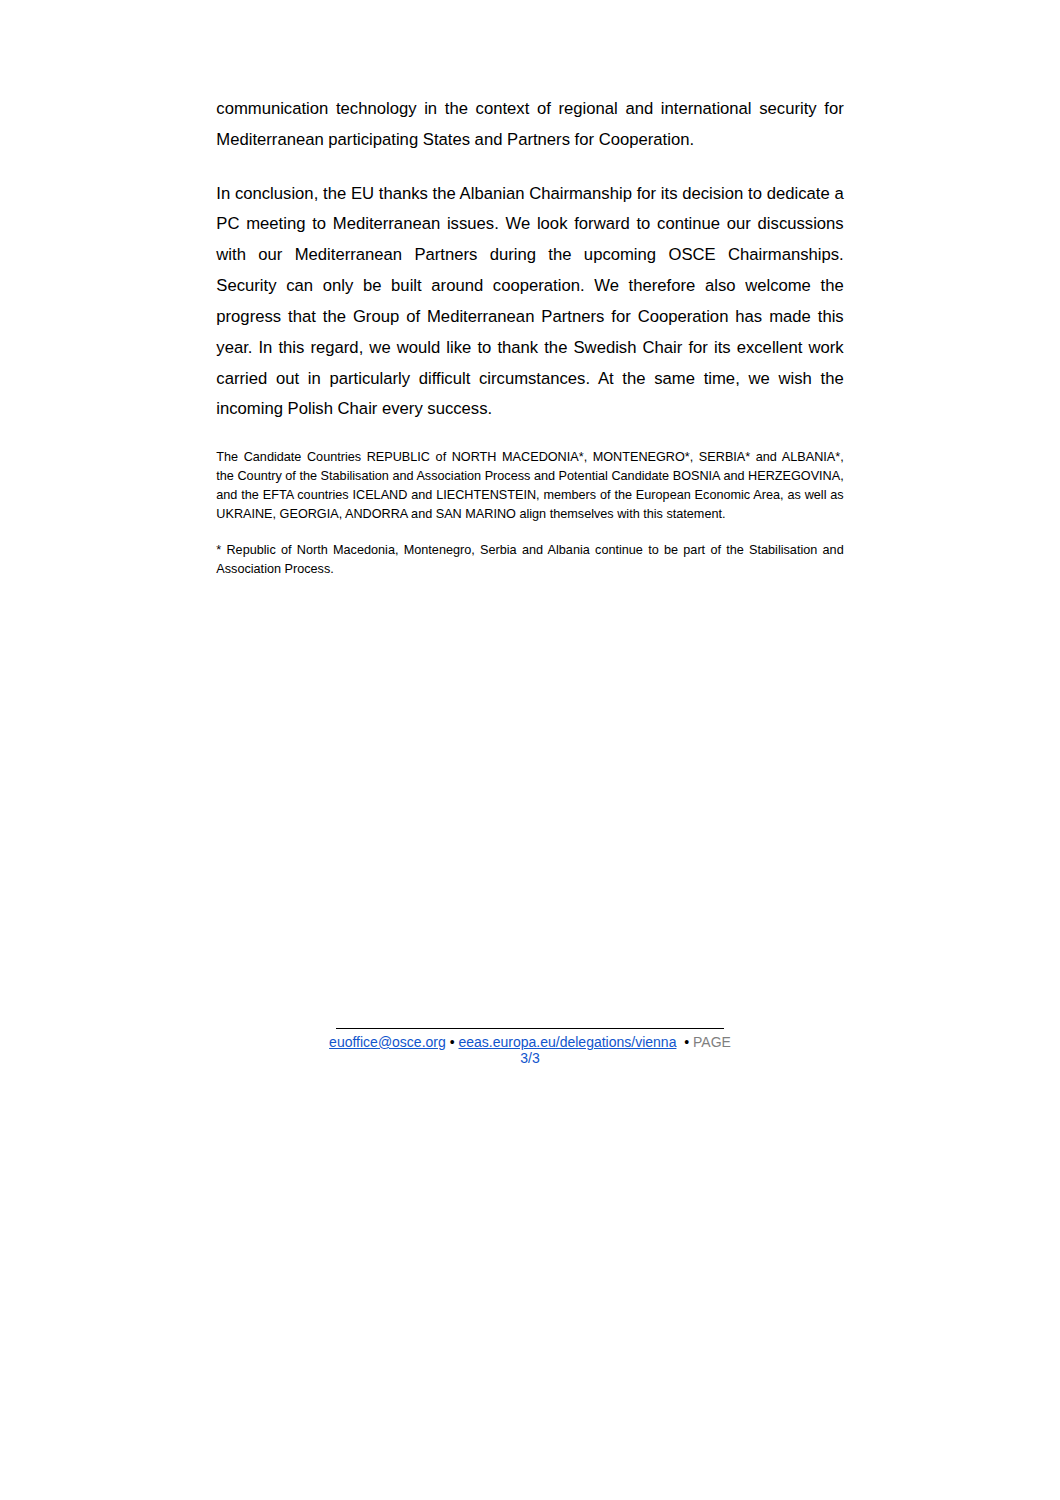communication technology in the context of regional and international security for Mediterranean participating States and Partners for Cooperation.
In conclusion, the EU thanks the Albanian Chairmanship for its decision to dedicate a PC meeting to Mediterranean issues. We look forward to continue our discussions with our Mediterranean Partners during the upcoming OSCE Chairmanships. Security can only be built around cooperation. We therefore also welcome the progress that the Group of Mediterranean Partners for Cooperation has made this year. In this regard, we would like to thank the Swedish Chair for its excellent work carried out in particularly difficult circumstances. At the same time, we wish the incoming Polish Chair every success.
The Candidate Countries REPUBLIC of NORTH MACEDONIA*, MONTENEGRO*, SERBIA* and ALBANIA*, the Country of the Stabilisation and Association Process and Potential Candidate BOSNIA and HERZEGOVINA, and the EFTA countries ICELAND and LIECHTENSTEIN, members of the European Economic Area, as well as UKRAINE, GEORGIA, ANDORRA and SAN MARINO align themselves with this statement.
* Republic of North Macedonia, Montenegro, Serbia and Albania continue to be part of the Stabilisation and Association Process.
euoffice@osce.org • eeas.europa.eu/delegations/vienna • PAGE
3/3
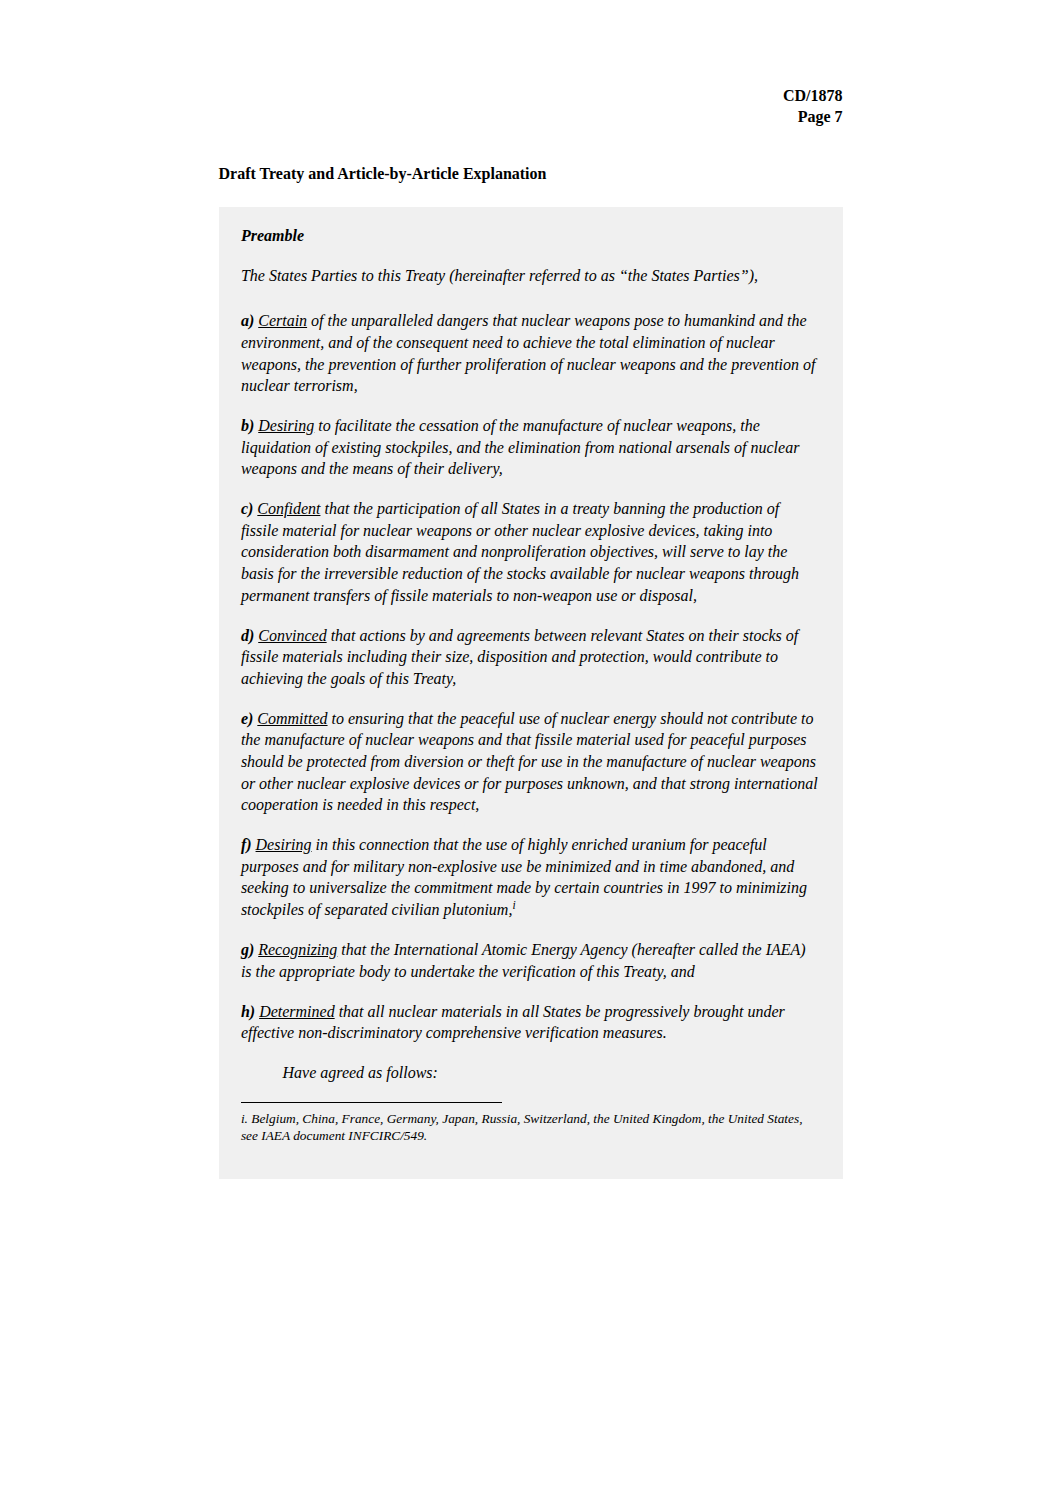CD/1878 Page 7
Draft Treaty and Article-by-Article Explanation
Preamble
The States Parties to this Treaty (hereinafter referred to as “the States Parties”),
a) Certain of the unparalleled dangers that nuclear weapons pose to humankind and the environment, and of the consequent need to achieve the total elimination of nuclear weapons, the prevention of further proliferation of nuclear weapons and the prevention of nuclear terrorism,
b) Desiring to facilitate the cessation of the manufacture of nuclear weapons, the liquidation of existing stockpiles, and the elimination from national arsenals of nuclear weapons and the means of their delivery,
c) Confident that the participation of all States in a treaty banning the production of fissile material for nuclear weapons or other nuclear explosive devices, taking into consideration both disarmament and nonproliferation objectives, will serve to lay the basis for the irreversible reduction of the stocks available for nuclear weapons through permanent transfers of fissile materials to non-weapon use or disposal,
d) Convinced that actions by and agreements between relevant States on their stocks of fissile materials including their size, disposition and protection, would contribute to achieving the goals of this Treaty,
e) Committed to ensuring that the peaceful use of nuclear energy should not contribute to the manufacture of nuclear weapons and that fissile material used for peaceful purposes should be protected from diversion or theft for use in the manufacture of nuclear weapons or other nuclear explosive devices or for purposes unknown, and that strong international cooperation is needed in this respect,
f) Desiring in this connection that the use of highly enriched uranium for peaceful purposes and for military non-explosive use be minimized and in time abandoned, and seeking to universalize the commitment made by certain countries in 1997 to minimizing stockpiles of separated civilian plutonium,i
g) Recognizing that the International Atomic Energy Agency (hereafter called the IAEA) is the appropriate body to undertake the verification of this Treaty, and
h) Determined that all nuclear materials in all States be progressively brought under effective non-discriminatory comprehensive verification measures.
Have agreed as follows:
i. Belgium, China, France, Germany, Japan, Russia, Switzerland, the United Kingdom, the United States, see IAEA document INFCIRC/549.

= = = = =

→ TASK ITEM: Repeat the lines exactly as they stand, from the opening line of the data through the line with "a) Certain of". Pictures stay out of the copy.

→ SOLUTION FOR THIS PROBLEM:
communication technology in the context of regional and international security for Mediterranean participating States and Partners for Cooperation.
In conclusion, the EU thanks the Albanian Chairmanship for its decision to dedicate a PC meeting to Mediterranean issues. We look forward to continue our discussions with our Mediterranean Partners during the upcoming OSCE Chairmanships. Security can only be built around cooperation. We therefore also welcome the progress that the Group of Mediterranean Partners for Cooperation has made this year. In this regard, we would like to thank the Swedish Chair for its excellent work carried out in particularly difficult circumstances. At the same time, we wish the incoming Polish Chair every success.
The Candidate Countries REPUBLIC of NORTH MACEDONIA*, MONTENEGRO*, SERBIA* and ALBANIA*, the Country of the Stabilisation and Association Process and Potential Candidate BOSNIA and HERZEGOVINA, and the EFTA countries ICELAND and LIECHTENSTEIN, members of the European Economic Area, as well as UKRAINE, GEORGIA, ANDORRA and SAN MARINO align themselves with this statement.
* Republic of North Macedonia, Montenegro, Serbia and Albania continue to be part of the Stabilisation and Association Process.
euoffice@osce.org • eeas.europa.eu/delegations/vienna • PAGE
3/3
CD/1878 Page 7
Draft Treaty and Article-by-Article Explanation
Preamble
The States Parties to this Treaty (hereinafter referred to as “the States Parties”),
a) Certain of the unparalleled dangers that nuclear weapons pose to humankind and the environment, and of the consequent need to achieve the total elimination of nuclear weapons, the prevention of further proliferation of nuclear weapons and the prevention of nuclear terrorism,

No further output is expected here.